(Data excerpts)

────────────────

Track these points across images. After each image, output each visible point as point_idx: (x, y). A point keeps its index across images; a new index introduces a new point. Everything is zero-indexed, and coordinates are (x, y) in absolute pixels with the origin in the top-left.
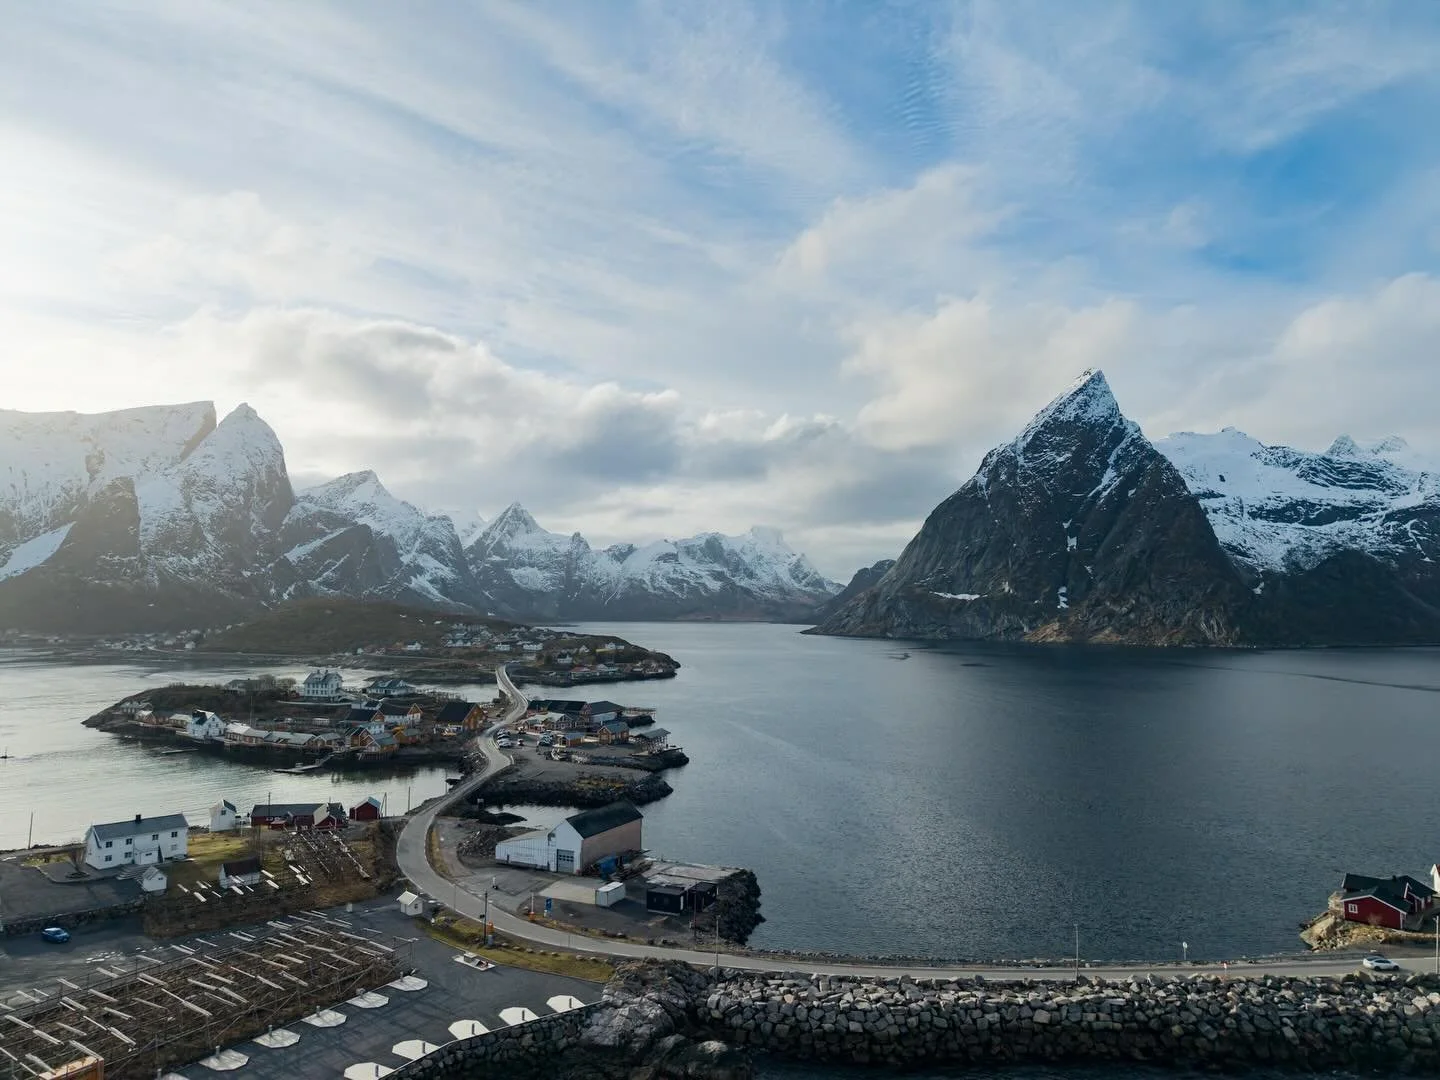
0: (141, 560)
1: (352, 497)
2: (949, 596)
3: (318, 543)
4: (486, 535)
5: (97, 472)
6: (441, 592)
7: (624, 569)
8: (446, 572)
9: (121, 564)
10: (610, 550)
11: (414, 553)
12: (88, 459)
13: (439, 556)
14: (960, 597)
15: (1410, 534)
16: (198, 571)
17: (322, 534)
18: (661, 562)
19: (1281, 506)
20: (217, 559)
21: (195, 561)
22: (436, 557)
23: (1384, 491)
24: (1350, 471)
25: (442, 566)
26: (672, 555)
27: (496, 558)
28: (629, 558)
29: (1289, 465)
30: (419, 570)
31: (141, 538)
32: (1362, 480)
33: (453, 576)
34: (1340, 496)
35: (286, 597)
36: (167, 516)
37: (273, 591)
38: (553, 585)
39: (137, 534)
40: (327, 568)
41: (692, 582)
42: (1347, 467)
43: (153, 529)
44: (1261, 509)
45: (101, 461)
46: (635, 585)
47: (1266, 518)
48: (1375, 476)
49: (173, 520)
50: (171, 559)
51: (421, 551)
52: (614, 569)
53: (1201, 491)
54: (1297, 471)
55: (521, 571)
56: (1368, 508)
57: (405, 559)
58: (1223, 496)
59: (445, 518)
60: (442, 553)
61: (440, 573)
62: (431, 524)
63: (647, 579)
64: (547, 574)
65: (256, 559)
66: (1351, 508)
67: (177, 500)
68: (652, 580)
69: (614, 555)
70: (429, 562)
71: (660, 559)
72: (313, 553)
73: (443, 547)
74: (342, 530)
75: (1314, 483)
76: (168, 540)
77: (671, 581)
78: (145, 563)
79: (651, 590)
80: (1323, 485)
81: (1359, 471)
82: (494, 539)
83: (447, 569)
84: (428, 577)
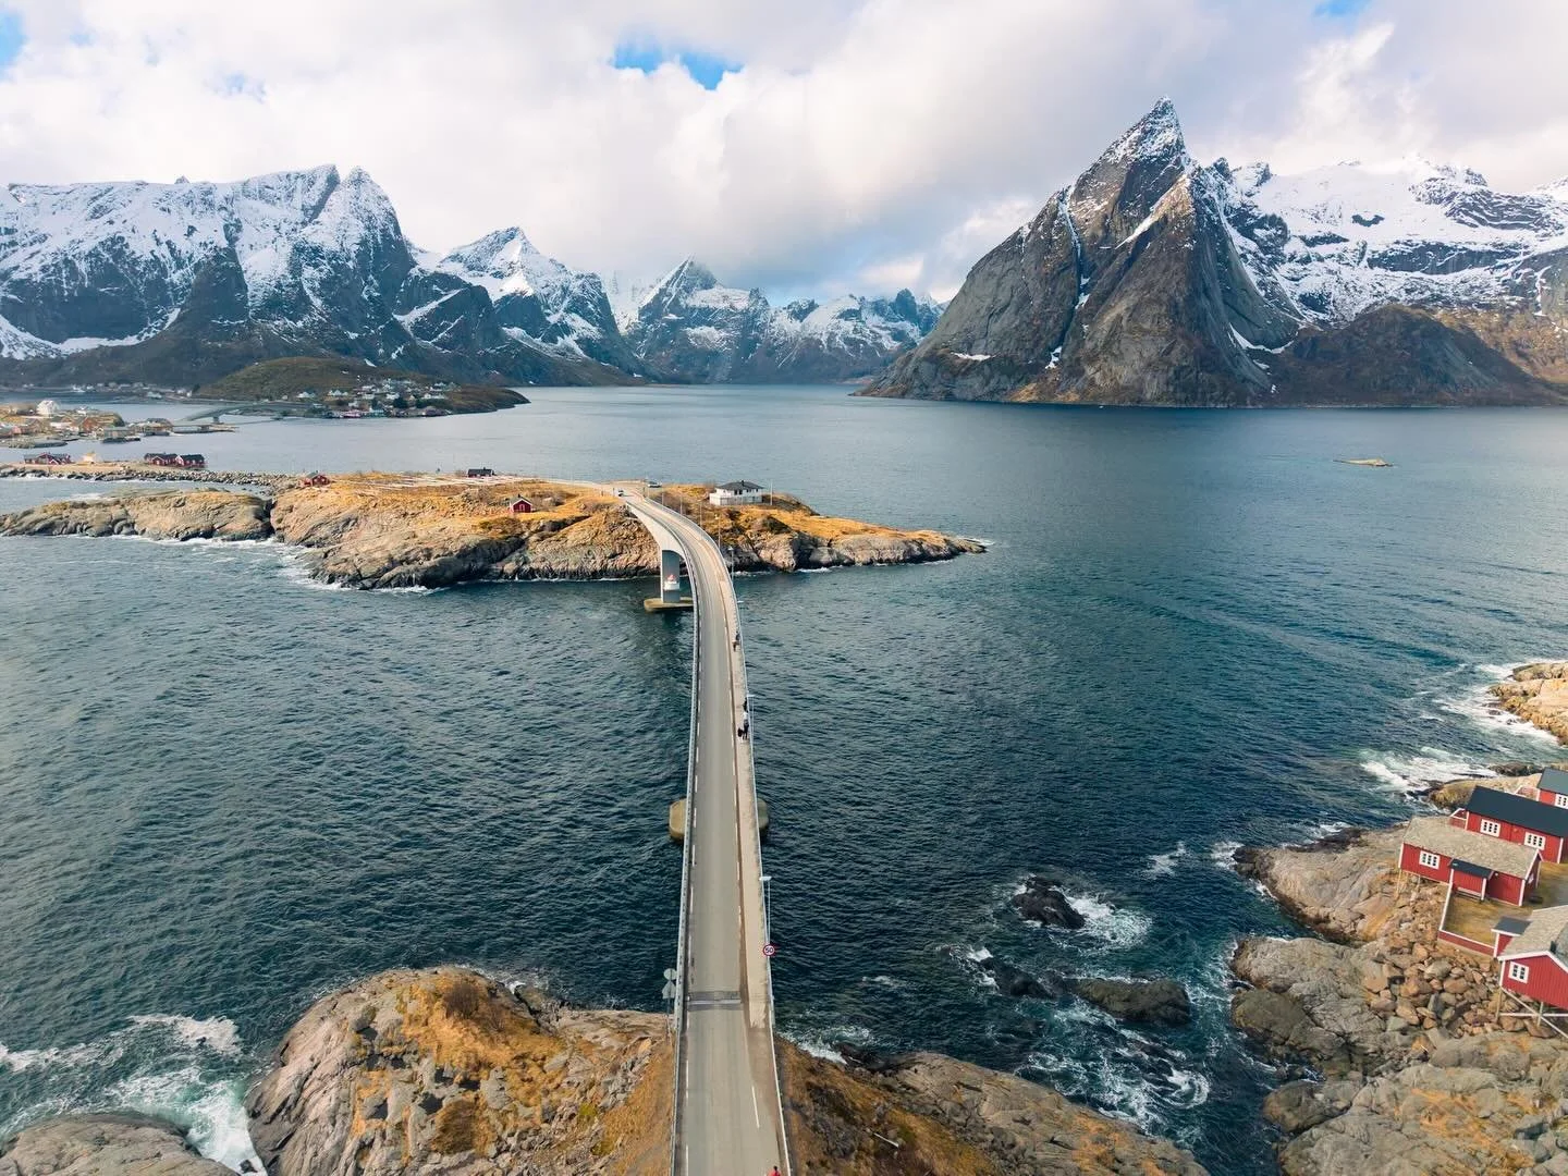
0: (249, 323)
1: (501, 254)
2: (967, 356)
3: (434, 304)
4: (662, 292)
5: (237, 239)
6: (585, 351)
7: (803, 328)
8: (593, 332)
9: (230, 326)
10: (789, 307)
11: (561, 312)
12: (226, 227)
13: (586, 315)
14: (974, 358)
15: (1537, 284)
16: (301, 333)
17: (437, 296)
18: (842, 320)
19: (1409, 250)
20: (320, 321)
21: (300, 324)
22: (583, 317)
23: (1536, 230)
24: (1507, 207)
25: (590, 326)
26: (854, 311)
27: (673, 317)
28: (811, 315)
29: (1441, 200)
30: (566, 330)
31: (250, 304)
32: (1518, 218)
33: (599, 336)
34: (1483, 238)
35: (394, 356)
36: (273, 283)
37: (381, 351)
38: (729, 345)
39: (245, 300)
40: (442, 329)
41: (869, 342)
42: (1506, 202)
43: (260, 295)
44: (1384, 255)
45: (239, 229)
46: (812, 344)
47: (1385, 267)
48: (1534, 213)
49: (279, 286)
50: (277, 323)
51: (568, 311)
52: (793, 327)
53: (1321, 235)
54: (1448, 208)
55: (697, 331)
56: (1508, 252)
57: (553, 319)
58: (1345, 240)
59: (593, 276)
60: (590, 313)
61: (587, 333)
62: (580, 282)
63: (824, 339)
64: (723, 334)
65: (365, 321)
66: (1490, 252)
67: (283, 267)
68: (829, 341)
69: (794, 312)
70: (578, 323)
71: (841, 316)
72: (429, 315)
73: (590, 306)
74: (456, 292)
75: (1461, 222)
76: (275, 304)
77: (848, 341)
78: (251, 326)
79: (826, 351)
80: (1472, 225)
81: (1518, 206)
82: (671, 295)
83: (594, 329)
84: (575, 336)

────────────────

▶ **TASK TO CARRY OUT**
Revise the material above so that "top-left" becomes "upper-left", with every other line left as it is. Omit the pictures from your answer.

▶ **RESPONSE**
Track these points across images. After each image, output each visible point as point_idx: (x, y). A point keeps its index across images; a new index introduces a new point. Everything is zero-indexed, and coordinates are (x, y) in absolute pixels with the origin in the upper-left.
0: (141, 560)
1: (352, 497)
2: (949, 596)
3: (318, 543)
4: (486, 535)
5: (97, 472)
6: (441, 592)
7: (624, 569)
8: (446, 572)
9: (121, 564)
10: (610, 550)
11: (414, 553)
12: (88, 459)
13: (439, 556)
14: (960, 597)
15: (1410, 534)
16: (198, 571)
17: (322, 534)
18: (661, 562)
19: (1281, 506)
20: (217, 559)
21: (195, 561)
22: (436, 557)
23: (1384, 491)
24: (1350, 471)
25: (442, 566)
26: (672, 555)
27: (496, 558)
28: (629, 558)
29: (1289, 465)
30: (419, 570)
31: (141, 538)
32: (1362, 480)
33: (453, 576)
34: (1340, 496)
35: (286, 597)
36: (167, 516)
37: (273, 591)
38: (553, 585)
39: (137, 534)
40: (327, 568)
41: (692, 582)
42: (1347, 467)
43: (153, 529)
44: (1261, 509)
45: (101, 461)
46: (635, 585)
47: (1266, 518)
48: (1375, 476)
49: (173, 520)
50: (171, 559)
51: (421, 551)
52: (614, 569)
53: (1201, 491)
54: (1297, 471)
55: (521, 571)
56: (1368, 508)
57: (405, 559)
58: (1223, 496)
59: (445, 518)
60: (442, 553)
61: (440, 573)
62: (431, 524)
63: (647, 579)
64: (547, 574)
65: (256, 559)
66: (1351, 508)
67: (177, 500)
68: (652, 580)
69: (614, 555)
70: (429, 562)
71: (660, 559)
72: (313, 553)
73: (443, 547)
74: (342, 530)
75: (1314, 483)
76: (168, 540)
77: (671, 581)
78: (145, 563)
79: (651, 590)
80: (1323, 485)
81: (1359, 471)
82: (494, 539)
83: (447, 569)
84: (428, 577)
0: (249, 323)
1: (501, 254)
2: (967, 356)
3: (434, 304)
4: (662, 292)
5: (237, 239)
6: (585, 351)
7: (803, 328)
8: (593, 332)
9: (230, 326)
10: (789, 307)
11: (561, 312)
12: (226, 227)
13: (586, 315)
14: (974, 358)
15: (1537, 284)
16: (301, 333)
17: (437, 296)
18: (842, 320)
19: (1409, 250)
20: (320, 321)
21: (300, 324)
22: (583, 317)
23: (1536, 230)
24: (1507, 207)
25: (590, 326)
26: (854, 311)
27: (673, 317)
28: (811, 315)
29: (1441, 200)
30: (566, 330)
31: (250, 304)
32: (1518, 218)
33: (599, 336)
34: (1483, 238)
35: (394, 356)
36: (273, 283)
37: (381, 351)
38: (729, 345)
39: (245, 300)
40: (442, 329)
41: (869, 342)
42: (1506, 202)
43: (260, 295)
44: (1384, 255)
45: (239, 229)
46: (812, 344)
47: (1385, 267)
48: (1534, 213)
49: (279, 286)
50: (277, 323)
51: (568, 311)
52: (793, 327)
53: (1321, 235)
54: (1448, 208)
55: (697, 331)
56: (1508, 252)
57: (553, 319)
58: (1345, 240)
59: (593, 276)
60: (590, 313)
61: (587, 333)
62: (580, 282)
63: (824, 339)
64: (723, 334)
65: (365, 321)
66: (1490, 252)
67: (283, 267)
68: (829, 341)
69: (794, 312)
70: (578, 323)
71: (841, 316)
72: (429, 315)
73: (590, 306)
74: (456, 292)
75: (1461, 222)
76: (275, 304)
77: (848, 341)
78: (251, 326)
79: (826, 351)
80: (1472, 225)
81: (1518, 206)
82: (671, 295)
83: (594, 329)
84: (575, 336)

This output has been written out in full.